Al cumplir un año de la muerte del esposo de mi otra tía, se trasladaron a la iglesia para la misa, menos una prima recién llegada de San Carlos a Granada, que no conocía la ciudad y casi  no conocía a los demás familiares.

La muchacha se quedó cuidando la casa familiar mientras los demás asistían a la misa, para luego tener una comida funeraria, según la costumbre.

 Cuando regresaron todos, la muchacha se dirigió a mi tía, la viuda, y le dijo:

 —La vino a buscar un señor.

 — ¿Cómo se llamaba?

 —No dijo.

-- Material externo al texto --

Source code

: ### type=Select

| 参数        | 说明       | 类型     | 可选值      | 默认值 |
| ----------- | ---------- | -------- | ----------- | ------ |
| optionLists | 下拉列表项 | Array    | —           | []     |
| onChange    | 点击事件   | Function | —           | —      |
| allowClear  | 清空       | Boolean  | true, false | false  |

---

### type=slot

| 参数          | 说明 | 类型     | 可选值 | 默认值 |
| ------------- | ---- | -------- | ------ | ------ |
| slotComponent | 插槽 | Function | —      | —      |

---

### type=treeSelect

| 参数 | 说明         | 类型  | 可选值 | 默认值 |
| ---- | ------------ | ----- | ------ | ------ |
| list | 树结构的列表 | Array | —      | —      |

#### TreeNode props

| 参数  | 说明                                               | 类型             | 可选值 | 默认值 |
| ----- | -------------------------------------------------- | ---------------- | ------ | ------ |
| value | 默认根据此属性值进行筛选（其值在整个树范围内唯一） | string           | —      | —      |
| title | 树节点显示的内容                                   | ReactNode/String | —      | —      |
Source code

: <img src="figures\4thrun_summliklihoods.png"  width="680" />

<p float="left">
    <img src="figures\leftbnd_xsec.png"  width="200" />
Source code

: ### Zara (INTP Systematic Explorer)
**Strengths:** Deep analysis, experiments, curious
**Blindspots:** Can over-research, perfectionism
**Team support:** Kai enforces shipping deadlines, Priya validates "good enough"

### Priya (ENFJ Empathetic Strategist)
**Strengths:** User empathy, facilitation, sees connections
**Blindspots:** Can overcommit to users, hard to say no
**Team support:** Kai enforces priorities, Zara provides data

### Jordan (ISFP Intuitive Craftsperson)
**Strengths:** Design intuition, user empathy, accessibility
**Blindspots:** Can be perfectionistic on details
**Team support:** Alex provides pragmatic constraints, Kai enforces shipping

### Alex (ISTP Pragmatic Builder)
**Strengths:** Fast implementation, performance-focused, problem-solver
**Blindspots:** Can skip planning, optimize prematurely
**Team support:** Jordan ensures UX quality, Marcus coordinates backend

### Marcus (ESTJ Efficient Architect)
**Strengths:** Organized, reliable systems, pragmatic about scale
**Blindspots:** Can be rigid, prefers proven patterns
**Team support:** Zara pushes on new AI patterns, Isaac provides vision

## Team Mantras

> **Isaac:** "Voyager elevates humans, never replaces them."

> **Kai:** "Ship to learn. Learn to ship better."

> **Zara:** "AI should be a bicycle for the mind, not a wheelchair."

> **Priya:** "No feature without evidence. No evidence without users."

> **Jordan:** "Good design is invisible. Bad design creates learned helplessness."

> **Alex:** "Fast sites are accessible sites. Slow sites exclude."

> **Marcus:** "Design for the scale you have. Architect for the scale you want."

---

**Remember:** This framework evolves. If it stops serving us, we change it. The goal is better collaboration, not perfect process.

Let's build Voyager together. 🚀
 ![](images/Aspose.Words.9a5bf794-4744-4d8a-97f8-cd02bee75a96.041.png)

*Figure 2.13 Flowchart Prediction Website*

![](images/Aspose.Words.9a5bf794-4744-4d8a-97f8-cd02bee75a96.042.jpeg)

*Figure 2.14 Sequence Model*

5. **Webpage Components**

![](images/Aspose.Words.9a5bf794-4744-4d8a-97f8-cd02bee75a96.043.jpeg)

Sólo preguntó por usted. Cuando le expliqué que no estaba, que andaba en la misa de año de su marido, entonces me dijo: “Decile a la Leonorcita que en el fondo del baúl están los reales que le debo ala Chepita”.

Cuando mi tía, la viuda, oyó que el visitante la había llamado Leonorcita, cambió de colores y le preguntó a la muchacha sin que dejara de entreverse la emoción que de golpe subía y bajaba por todo su cuerpo de la cabeza a los pies:

— ¿Cómo era el señor? ¿Qué aspecto tenía?

 — Era bajito, así como de su tamaño, blanco y con un lunar en la mejilla derecha.

— ¿Cómo andaba vestido ese señor?

 — Camisa blanca, pantalón café, zapatos café, y con un sombrerito en la mano.

Mi tía corrió al baúl, saco las chalinas, las telas de medio luto que esperaban la mano de la costurera, la ropa de grandes ocasiones, reconociendo en la descripción física, en la forma especial de llamarla el marido que cumplía un año de muerto. Le pareció oírlo decir “Leonorcita” lleno de ternura. Entonces encontró en el fondo del baúl, enrollados y envueltos en papel de estraza, los trescientos pesos que Don Marcos, su difunto marido, le había pedido prestado a mi tía Chepita y por los que ésta había llegado a pensar en un arrebato: — se murió para no pagarme.